Field system, Corrabaun, Co. Galway
Co. Galway |
Ritual/Ceremonial
Beneath the grass of Corrabaun in County Galway, an entire organised landscape lies almost invisible.
Low banks of earth and stone, long since grassed over, trace out the boundaries of a field system that stretches across a roughly triangular area of undulating ground, approximately 300 metres north to south and 250 metres east to west. The whole thing was unknown to the archaeological record until November 1987, when aerial reconnaissance picked it out from above, the slight ridges casting just enough shadow at the right angle and season to betray what ground-level inspection had never revealed.

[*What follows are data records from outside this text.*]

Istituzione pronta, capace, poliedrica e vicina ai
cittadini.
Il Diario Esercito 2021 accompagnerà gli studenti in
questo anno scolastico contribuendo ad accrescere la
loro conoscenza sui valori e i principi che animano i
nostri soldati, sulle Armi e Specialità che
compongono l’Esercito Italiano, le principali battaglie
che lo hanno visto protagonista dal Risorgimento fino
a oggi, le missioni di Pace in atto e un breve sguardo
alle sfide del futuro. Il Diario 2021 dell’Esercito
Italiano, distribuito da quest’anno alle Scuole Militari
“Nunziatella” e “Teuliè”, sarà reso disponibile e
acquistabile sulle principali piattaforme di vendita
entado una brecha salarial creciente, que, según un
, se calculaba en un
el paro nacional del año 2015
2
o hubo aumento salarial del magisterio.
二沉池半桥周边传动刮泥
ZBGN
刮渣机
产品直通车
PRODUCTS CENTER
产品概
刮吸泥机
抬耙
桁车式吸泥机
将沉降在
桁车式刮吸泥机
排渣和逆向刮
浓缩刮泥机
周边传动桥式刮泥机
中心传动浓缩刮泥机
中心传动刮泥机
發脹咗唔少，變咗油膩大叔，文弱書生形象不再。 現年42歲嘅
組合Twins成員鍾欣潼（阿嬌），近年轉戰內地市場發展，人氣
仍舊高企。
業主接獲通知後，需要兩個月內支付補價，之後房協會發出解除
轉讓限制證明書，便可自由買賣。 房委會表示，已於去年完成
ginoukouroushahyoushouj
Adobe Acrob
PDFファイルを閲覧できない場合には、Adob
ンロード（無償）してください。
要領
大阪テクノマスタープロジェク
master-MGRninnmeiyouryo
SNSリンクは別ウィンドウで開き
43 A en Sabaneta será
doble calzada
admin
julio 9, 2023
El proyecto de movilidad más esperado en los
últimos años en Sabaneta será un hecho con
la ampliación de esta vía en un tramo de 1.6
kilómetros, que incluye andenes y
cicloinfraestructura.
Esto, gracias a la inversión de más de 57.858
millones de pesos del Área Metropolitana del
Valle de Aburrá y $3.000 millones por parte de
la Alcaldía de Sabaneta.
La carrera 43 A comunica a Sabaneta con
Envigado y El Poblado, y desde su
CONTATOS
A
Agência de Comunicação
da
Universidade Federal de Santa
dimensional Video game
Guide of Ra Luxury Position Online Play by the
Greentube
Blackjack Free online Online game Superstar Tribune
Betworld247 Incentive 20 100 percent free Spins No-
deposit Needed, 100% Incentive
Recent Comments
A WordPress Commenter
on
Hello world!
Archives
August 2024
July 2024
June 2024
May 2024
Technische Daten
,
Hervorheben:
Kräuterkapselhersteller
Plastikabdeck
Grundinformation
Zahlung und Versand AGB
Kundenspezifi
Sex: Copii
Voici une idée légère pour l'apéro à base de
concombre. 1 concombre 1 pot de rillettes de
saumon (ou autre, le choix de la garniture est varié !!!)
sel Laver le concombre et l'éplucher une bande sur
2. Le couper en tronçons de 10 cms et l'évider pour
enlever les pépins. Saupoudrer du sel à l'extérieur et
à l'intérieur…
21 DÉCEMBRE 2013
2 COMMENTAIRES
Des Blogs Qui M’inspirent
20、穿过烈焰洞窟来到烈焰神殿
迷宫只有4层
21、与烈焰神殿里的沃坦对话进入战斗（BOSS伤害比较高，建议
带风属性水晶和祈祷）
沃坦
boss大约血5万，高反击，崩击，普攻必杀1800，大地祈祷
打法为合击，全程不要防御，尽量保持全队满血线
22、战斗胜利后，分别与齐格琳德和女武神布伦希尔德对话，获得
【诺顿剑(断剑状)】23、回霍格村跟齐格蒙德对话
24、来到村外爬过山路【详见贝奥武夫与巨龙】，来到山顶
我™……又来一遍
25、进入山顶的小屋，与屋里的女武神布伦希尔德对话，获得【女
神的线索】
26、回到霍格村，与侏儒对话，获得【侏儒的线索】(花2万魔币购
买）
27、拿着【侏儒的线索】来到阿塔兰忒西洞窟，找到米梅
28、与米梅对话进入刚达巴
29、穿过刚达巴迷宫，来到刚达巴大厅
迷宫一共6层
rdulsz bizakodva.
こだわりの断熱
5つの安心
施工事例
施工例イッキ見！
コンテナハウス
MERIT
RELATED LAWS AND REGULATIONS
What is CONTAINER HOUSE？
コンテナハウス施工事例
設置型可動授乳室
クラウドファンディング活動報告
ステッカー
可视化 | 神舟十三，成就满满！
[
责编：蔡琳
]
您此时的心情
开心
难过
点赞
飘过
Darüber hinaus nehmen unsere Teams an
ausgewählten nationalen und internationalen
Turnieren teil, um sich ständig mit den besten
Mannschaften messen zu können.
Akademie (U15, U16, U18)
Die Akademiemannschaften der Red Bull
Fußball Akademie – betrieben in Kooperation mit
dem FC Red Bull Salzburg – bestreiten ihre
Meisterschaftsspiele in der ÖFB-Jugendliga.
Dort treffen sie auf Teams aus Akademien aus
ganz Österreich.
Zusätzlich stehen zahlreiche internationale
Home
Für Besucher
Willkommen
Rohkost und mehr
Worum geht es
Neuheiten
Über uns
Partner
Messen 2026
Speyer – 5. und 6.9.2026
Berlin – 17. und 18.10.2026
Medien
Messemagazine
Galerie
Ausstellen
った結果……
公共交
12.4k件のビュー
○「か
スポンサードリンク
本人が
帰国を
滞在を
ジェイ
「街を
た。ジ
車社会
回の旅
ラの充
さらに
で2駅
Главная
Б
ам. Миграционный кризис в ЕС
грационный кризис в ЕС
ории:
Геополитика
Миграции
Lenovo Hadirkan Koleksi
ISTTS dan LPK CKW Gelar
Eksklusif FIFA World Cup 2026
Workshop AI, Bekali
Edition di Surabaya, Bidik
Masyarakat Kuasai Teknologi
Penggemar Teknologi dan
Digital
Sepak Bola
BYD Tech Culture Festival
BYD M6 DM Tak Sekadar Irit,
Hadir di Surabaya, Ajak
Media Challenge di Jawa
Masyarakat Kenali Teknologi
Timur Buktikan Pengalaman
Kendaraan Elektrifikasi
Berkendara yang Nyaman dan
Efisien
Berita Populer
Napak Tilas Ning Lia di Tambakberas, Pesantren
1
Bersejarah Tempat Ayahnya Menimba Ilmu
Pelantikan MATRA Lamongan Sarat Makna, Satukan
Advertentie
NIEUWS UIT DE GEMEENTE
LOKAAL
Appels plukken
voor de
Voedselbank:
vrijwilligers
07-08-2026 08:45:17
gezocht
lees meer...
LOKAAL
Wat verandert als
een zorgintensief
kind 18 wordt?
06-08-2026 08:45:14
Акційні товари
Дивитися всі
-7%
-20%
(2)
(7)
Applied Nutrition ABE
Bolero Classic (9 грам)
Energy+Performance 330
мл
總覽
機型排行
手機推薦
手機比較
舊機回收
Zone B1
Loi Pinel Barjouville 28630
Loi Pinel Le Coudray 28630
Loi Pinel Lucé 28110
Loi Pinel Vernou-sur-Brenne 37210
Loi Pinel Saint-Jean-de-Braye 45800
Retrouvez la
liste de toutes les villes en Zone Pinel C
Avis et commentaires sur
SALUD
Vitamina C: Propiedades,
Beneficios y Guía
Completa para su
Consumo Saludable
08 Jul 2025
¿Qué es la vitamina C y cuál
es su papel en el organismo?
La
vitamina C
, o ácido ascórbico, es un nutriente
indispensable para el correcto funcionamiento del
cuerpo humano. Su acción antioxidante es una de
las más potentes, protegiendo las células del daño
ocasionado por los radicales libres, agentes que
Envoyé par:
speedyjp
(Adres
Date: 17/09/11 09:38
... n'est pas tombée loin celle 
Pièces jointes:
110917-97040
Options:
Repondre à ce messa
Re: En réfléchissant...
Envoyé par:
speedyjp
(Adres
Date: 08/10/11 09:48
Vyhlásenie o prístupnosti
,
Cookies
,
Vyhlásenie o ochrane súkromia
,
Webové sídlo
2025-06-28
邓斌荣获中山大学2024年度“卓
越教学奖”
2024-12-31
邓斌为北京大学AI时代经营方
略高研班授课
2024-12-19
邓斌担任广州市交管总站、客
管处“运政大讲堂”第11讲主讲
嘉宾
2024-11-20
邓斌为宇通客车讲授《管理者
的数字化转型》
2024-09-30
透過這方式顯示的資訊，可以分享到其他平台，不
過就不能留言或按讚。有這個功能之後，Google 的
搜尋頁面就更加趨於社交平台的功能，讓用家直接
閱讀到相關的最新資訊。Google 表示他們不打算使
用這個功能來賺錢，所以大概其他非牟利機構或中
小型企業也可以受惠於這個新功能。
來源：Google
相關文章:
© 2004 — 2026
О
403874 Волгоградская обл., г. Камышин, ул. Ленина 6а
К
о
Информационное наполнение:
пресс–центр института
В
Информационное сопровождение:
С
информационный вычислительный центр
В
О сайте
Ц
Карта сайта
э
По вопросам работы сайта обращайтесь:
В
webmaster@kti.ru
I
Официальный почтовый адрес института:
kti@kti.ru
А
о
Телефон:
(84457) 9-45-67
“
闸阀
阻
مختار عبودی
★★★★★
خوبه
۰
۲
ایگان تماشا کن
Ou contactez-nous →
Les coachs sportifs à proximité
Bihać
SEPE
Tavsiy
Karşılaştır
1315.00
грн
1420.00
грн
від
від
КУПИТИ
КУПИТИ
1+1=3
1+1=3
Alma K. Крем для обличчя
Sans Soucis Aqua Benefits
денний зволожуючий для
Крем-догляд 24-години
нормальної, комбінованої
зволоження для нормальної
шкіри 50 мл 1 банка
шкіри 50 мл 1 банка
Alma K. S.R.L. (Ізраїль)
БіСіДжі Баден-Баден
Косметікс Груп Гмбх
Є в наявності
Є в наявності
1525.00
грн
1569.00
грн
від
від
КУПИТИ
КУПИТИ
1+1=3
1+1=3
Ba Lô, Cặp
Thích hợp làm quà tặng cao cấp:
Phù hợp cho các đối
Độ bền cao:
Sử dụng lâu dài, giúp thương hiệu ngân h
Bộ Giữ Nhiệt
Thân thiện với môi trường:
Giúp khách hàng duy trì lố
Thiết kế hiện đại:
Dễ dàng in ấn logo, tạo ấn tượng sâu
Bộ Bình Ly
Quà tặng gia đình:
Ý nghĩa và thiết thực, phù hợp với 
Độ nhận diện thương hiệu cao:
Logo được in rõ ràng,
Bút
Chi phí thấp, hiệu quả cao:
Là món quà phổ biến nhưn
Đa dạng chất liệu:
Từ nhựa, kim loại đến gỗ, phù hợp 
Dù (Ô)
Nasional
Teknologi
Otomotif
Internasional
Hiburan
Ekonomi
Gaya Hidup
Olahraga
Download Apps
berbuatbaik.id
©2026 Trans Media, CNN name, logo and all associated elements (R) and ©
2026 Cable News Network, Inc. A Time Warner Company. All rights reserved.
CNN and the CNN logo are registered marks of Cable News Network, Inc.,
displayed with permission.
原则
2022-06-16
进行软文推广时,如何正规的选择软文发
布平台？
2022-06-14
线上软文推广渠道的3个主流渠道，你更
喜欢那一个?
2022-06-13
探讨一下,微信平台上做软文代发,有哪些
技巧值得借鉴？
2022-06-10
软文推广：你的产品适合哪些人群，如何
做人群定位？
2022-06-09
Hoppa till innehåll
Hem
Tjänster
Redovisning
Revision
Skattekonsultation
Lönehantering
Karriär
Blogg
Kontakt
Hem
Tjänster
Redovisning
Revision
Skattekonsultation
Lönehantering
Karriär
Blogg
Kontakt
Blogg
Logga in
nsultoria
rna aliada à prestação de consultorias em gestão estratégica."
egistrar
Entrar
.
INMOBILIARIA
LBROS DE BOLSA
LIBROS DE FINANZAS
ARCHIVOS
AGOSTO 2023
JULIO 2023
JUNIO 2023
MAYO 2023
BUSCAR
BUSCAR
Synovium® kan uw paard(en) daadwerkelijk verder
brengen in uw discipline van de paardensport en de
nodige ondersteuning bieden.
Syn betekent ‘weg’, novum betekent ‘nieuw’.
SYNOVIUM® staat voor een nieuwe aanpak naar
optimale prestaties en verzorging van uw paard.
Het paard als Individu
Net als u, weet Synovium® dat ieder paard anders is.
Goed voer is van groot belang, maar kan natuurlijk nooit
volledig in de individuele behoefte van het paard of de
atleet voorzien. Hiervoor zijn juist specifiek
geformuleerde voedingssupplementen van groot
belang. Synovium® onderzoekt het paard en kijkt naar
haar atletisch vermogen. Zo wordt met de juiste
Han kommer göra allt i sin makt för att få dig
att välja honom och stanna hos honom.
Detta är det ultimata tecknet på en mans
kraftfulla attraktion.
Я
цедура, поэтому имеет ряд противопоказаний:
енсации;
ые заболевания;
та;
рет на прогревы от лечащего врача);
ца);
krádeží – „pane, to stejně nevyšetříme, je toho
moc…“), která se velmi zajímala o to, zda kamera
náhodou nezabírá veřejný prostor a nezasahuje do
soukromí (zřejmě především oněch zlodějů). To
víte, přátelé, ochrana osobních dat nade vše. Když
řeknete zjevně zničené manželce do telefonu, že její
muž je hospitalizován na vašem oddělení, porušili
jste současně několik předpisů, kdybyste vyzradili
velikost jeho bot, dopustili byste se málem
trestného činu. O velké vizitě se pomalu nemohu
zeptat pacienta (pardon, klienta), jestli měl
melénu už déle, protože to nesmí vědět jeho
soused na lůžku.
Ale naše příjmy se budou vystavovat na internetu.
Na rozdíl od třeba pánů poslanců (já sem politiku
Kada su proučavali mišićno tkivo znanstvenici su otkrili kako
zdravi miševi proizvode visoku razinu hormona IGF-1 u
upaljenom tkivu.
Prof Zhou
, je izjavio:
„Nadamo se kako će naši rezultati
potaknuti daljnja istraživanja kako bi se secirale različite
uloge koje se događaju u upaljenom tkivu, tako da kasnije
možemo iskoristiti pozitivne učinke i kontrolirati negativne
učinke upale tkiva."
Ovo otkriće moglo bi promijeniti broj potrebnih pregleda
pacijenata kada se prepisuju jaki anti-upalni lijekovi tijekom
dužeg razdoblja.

What the aerial survey recorded is a series of small, roughly rectangular fields arranged across the site. Within at least one of these fields, still smaller enclosures are visible, and these may represent the foundations or footprints of former buildings. A field system of this kind, essentially a fossilised agricultural layout preserved under pasture, is not uncommon in the Irish landscape, but most such systems went unrecorded for generations simply because they blend so thoroughly into ordinary countryside. The Corrabaun example is a reminder of how much organised human activity can persist in the land long after any written memory of it has dissolved. No date has been established for the system, and without excavation the question of who laid out these fields, and when, remains open.